Task item: Every line below from the one with "Hands-on, instructor-guided prompt" through the one with "because of the seamless connection" is to be repeated exactly, with no picture among them.

*** Opening of Exercise data ***

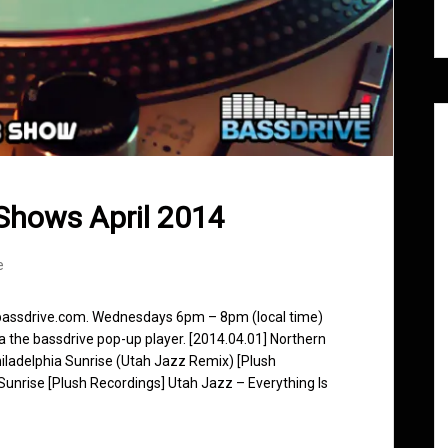
Shows April 2014
e
 bassdrive.com. Wednesdays 6pm – 8pm (local time)
ia the bassdrive pop-up player. [2014.04.01] Northern
Philadelphia Sunrise (Utah Jazz Remix) [Plush
a Sunrise [Plush Recordings] Utah Jazz – Everything Is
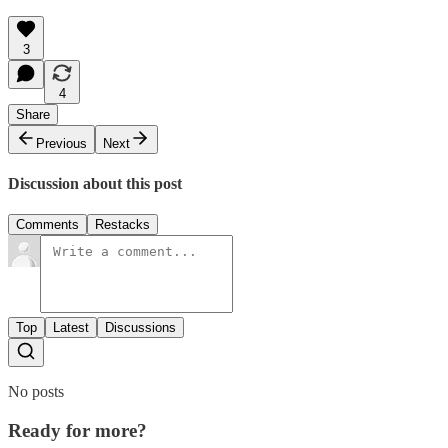
3
4
Share
Previous
Next
Discussion about this post
Comments
Restacks
Top
Latest
Discussions
No posts
Ready for more?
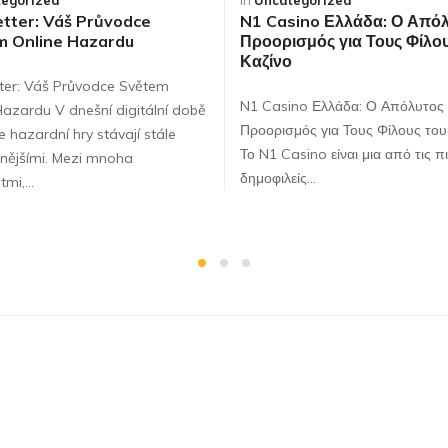
egorized
in
Uncategorized
tter: Váš Průvodce
N1 Casino Ελλάδα: Ο Από
m Online Hazardu
Προορισμός για Τους Φίλου
Καζίνο
ter: Váš Průvodce Světem
N1 Casino Ελλάδα: Ο Απόλυτος
Hazardu V dnešní digitální době
Προορισμός για Τους Φίλους του
e hazardní hry stávají stále
Το N1 Casino είναι μια από τις π
nějšími. Mezi mnoha
δημοφιλείς…
tmi,…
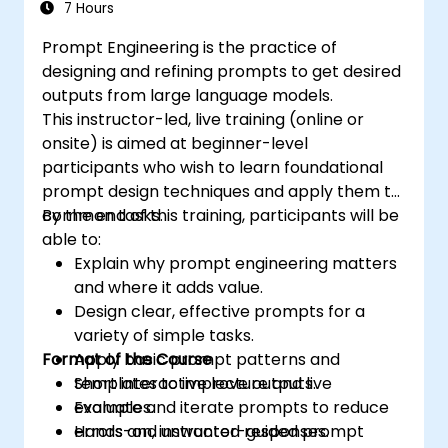
7 Hours
Prompt Engineering is the practice of
designing and refining prompts to get desired
outputs from large language models.
This instructor-led, live training (online or
onsite) is aimed at beginner-level
participants who wish to learn foundational
prompt design techniques and apply them to
common tasks.
By the end of this training, participants will be
able to:
Explain why prompt engineering matters
and where it adds value.
Design clear, effective prompts for a
variety of simple tasks.
Format of the Course
Apply basic prompt patterns and
templates to improve outputs.
Short interactive lecture and live
Evaluate and iterate prompts to reduce
examples.
errors and unwanted responses.
Hands-on, instructor-guided prompt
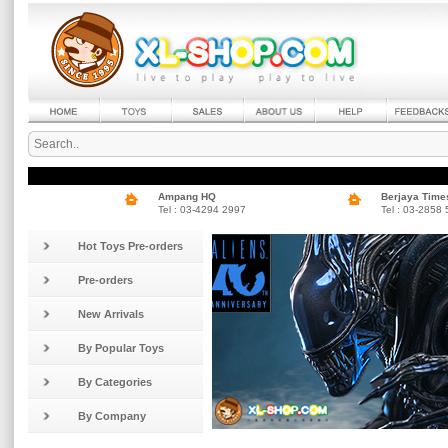
Ampang HQ
Berjaya Time
Tel : 03-4294 2997
Tel : 03-2858
Hot Toys Pre-orders
Pre-orders
New Arrivals
By Popular Toys
By Categories
By Company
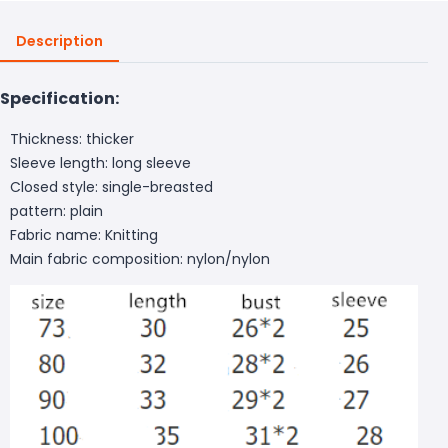
Description
Specification:
Thickness: thicker
Sleeve length: long sleeve
Closed style: single-breasted
pattern: plain
Fabric name: Knitting
Main fabric composition: nylon/nylon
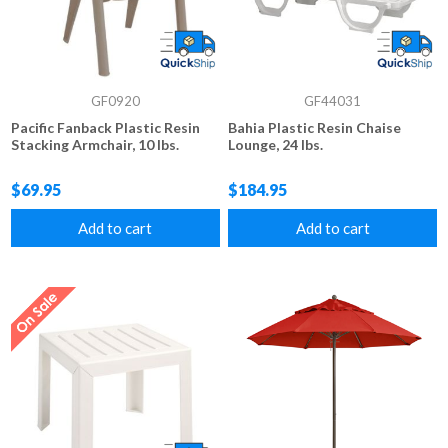
GF0920
GF44031
Pacific Fanback Plastic Resin
Bahia Plastic Resin Chaise
Stacking Armchair, 10 lbs.
Lounge, 24 lbs.
$69.95
$184.95
Add to cart
Add to cart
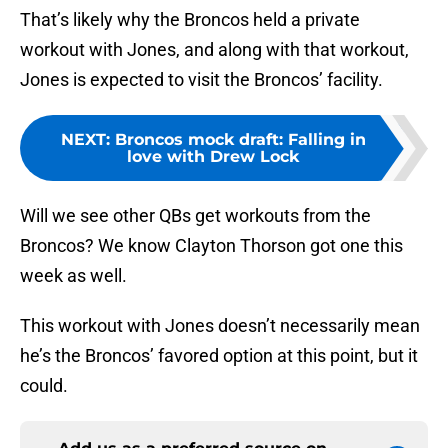
That’s likely why the Broncos held a private
workout with Jones, and along with that workout,
Jones is expected to visit the Broncos’ facility.
NEXT
:
Broncos mock draft: Falling in
love with Drew Lock
Will we see other QBs get workouts from the
Broncos? We know Clayton Thorson got one this
week as well.
This workout with Jones doesn’t necessarily mean
he’s the Broncos’ favored option at this point, but it
could.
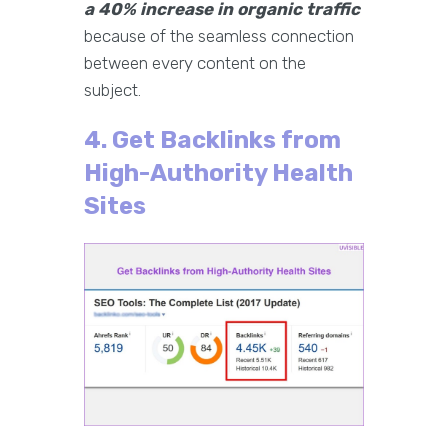
a 40% increase in organic traffic
because of the seamless connection
between every content on the
subject.
4. Get Backlinks from
High-Authority Health
Sites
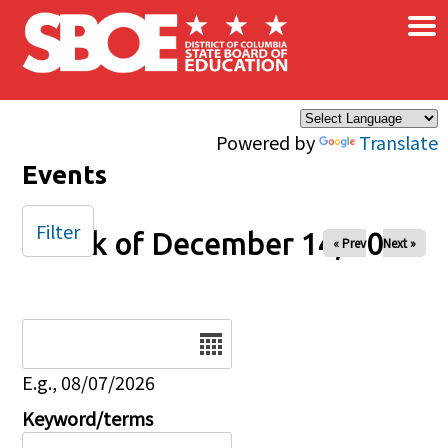
×
Skip to main content
Powered by
Translate
Events
Filter
Week of December 14, 2025
« Prev
Next »
Date
E.g., 08/07/2026
Keyword/terms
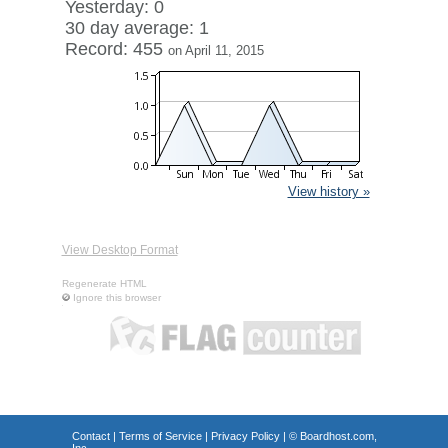
Yesterday: 0
30 day average: 1
Record: 455
on April 11, 2015
View history »
View Desktop Format
Regenerate HTML
Ignore this browser
Contact
|
Terms of Service
|
Privacy Policy
| ©
Boardhost.com,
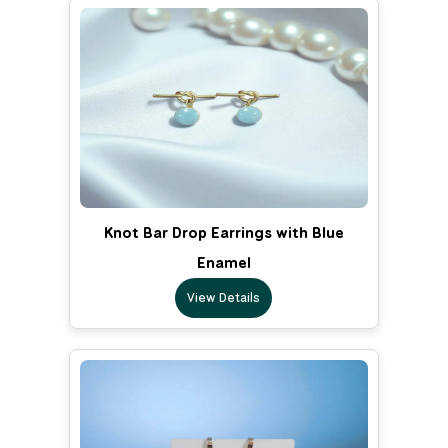
Knot Bar Drop Earrings with Blue
Enamel
View Details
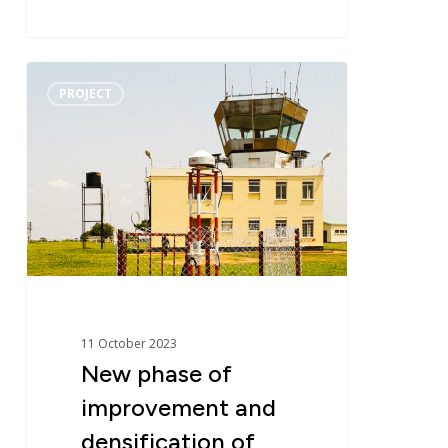
New
PROJECT
phase
of
improvement
and
densification
of
the
geodetic
network
in
11 October 2023
Uganda
New phase of
–
improvement and
UGRF
densification of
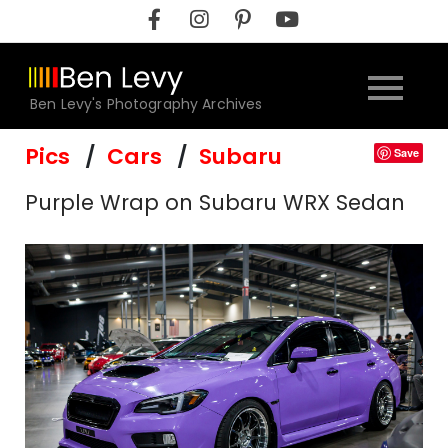
Skip
to
content
Ben Levy's Photography Archives
Pics
Cars
Subaru
Save
Purple Wrap on Subaru WRX Sedan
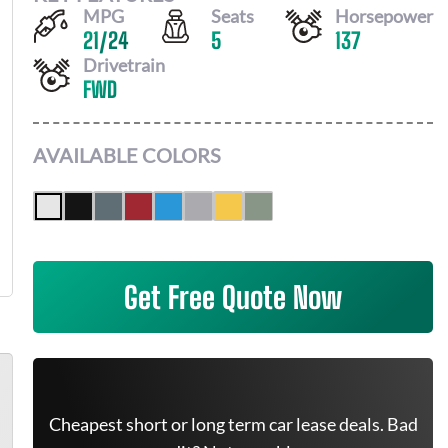
MPG
Seats
Horsepower
21
/
24
5
137
Drivetrain
FWD
AVAILABLE COLORS
Get Free Quote Now
Cheapest short or long term car lease deals. Bad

*** Close of Exercise data ***

Answer to this exercise:
Hands-on, instructor-guided prompt
Ampang HQ
Berjaya Time
Tel : 03-4294 2997
Tel : 03-2858
Hot Toys Pre-orders
Pre-orders
New Arrivals
By Popular Toys
By Categories
By Company
Description
Specification:
Thickness: thicker
Sleeve length: long sleeve
Closed style: single-breasted
pattern: plain
Fabric name: Knitting
Main fabric composition: nylon/nylon
GF0920
GF44031
Pacific Fanback Plastic Resin
Bahia Plastic Resin Chaise
Stacking Armchair, 10 lbs.
Lounge, 24 lbs.
$69.95
$184.95
Add to cart
Add to cart
That’s likely why the Broncos held a private
workout with Jones, and along with that workout,
Jones is expected to visit the Broncos’ facility.
NEXT
:
Broncos mock draft: Falling in
love with Drew Lock
Will we see other QBs get workouts from the
Broncos? We know Clayton Thorson got one this
week as well.
This workout with Jones doesn’t necessarily mean
he’s the Broncos’ favored option at this point, but it
could.
a 40% increase in organic traffic
because of the seamless connection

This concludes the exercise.